The blonde agreed to the conditions and starts right away. The supervisor checking up at the end of the day, found that the blonde had completed 4 miles on her first day, double the average! “Great,” he told her, “I think you’re really going to work out.”
The next day, however, he was disappointed to find that the blonde only accomplished 2 miles. The supervisor thought, “Well she’s still at the average and I don’t want to discourage her, so I’ll just keep quiet.”
On the third day, the blonde only did one mile and the boss thought, “I need to talk to her before this gets any worse.” The boss pulled the new employee in and says, “You were doing so great. The first day you did 4 miles, the second day 2 miles, but yesterday you only did one mile. Why? Is there a problem? An injury, equipment failure? What’s keeping you from meeting the 2 mile minimum?”
The blonde replied, “Well, each day I keep getting farther and farther away from the bucket.”
Watch
Joke of the Day Posted on | January 3, 2007 | No Comments
While in the playground with his friend, Little Johnny noticed that Jimmy was wearing a brand new, shiny watch.
“Did you get that for your birthday?” asked Little Johnny.
“Nope.” replied Jimmy. “Well, did you get it for Christmas then?”. Again
Jimmy says “Nope.” “You didn’t steal it, did you?” asks Little Johnny.
“No,” said Jimmy. “I went into Mom and Dad’s bedroom the other night when they were ‘doing the nasty’. Dad gave me his watch to get rid of me.
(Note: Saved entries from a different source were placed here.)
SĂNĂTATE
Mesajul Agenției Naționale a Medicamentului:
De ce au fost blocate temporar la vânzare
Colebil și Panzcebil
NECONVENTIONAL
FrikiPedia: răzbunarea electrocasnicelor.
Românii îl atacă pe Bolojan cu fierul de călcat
Little Johnny was extremely impressed with this idea, and extremely jealous of Jimmy’s new watch. He vowed to get one for himself.
That night, he waited outside his parents’ bedroom until he heard the unmistakable noises of lovemaking. Just then, he swung the door wide open
and boldly strode into the bedroom. His father, caught in mid stroke, turned and said angrily.
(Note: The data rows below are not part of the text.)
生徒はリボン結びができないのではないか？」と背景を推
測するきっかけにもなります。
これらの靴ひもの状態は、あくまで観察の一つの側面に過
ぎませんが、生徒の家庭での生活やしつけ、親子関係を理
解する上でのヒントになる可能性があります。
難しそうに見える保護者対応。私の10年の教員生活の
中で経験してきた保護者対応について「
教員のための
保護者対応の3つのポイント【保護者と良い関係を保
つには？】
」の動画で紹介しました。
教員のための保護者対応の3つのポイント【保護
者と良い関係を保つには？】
“What do you want now?” “I wanna WATCH,” Johnny replied.
Without missing a stroke, his father said, “Fine. Stand in the corner and watch, but keep quiet.”
Killer Whale
Joke of the Day Posted on | January 2, 2007 | No Comments
The average cost of rehabilitating a seal after the Exxon Valdez oil spill in Alaska was $80,000. At a special ceremony, two of the most expensively saved animals were released back into the wild amid cheers and applause from onlookers.
A minute later the onlookers saw a killer whale rise to the water surface with it’s mouth wide open and eat both of them.